What to work on ▸
Wherever a line of the data contains "Funchal", copy that line.
═════ Data extracts
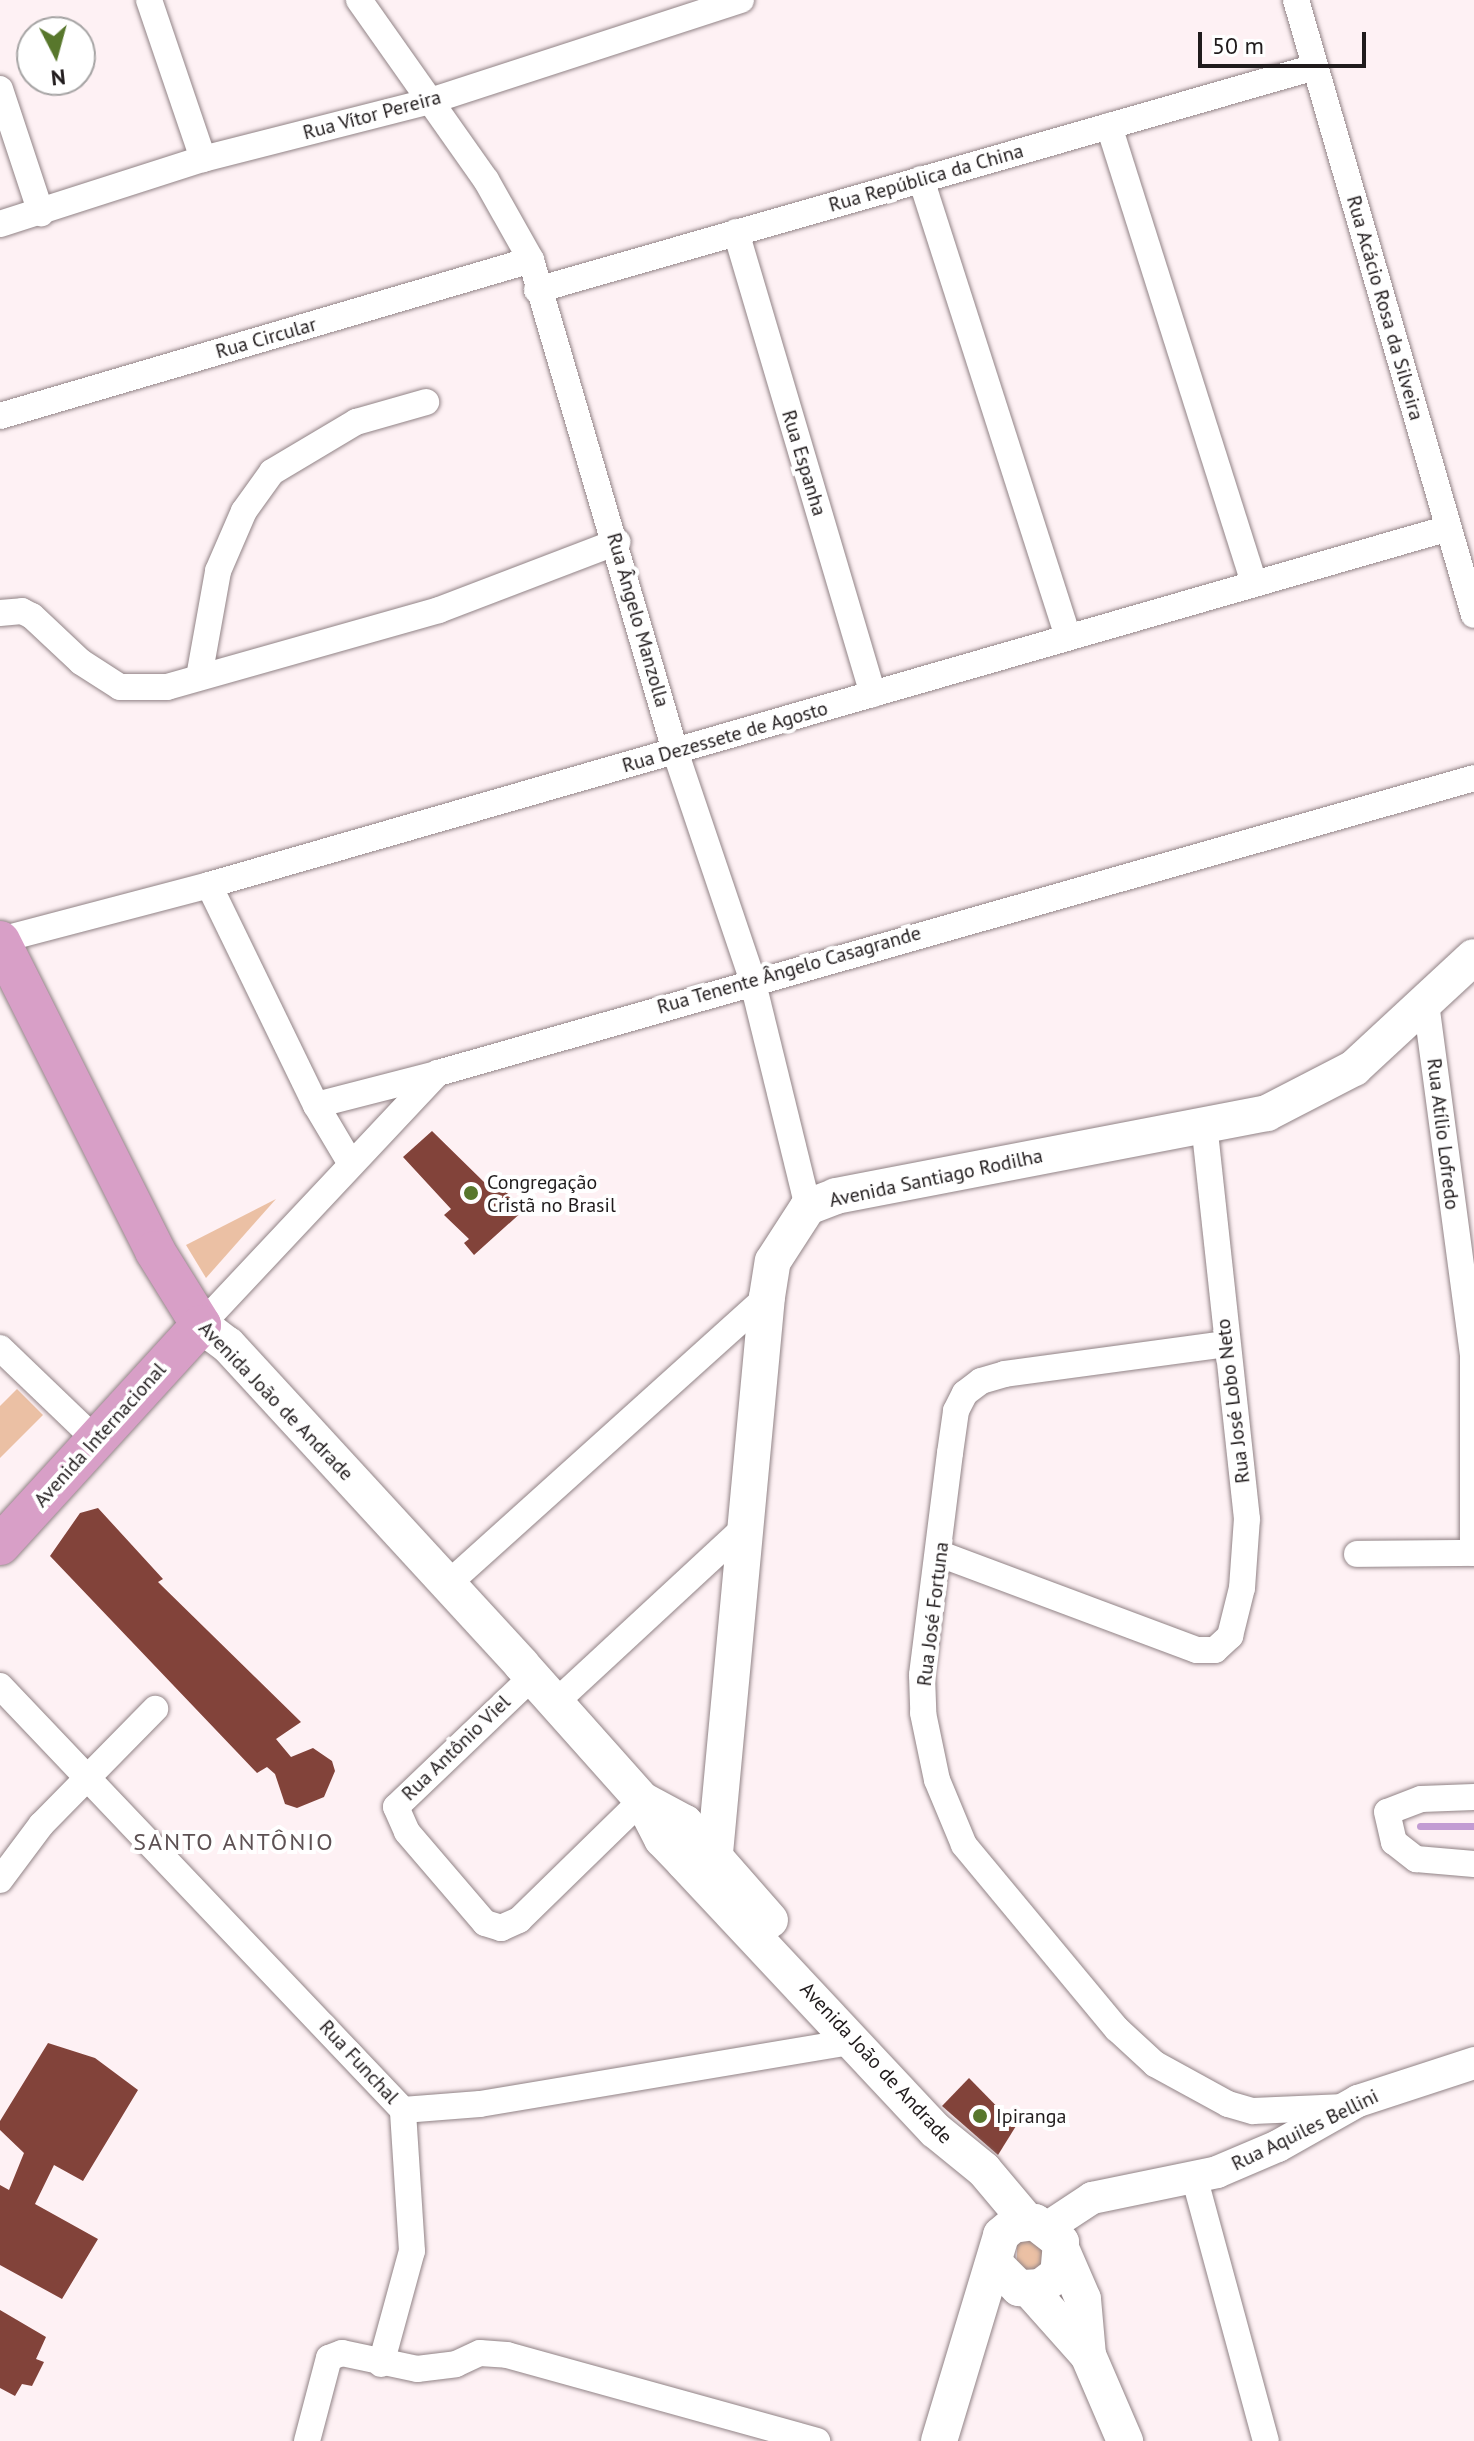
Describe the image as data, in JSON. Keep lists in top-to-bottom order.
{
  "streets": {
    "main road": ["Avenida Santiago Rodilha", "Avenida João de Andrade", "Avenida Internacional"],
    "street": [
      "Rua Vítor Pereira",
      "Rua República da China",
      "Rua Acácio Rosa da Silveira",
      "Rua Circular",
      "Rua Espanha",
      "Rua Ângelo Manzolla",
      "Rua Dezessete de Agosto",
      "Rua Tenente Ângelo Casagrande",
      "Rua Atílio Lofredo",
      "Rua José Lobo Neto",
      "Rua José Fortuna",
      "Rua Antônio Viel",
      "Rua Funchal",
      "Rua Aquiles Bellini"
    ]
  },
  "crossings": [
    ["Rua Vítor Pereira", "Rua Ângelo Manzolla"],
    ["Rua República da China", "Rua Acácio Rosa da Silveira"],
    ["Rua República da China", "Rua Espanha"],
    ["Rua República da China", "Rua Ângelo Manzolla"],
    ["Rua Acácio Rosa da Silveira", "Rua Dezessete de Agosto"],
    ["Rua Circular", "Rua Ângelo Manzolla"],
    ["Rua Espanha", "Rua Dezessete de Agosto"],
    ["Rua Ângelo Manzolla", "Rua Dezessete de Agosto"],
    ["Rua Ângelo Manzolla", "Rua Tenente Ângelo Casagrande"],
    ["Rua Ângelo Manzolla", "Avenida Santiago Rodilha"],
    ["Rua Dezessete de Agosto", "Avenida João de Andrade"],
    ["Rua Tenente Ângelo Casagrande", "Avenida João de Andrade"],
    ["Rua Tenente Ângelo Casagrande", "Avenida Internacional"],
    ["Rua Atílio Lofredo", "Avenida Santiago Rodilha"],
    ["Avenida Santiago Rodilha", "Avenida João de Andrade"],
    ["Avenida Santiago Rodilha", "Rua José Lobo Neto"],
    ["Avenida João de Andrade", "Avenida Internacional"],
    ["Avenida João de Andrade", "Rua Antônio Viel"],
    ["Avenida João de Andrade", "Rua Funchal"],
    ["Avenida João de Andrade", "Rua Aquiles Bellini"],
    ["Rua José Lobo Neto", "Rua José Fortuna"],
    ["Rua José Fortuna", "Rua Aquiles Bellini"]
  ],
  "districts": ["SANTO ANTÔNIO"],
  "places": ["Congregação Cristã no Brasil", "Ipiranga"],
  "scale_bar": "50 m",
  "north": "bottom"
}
══════════
Response to this exercise ▸
      "Rua Funchal",
    ["Avenida João de Andrade", "Rua Funchal"],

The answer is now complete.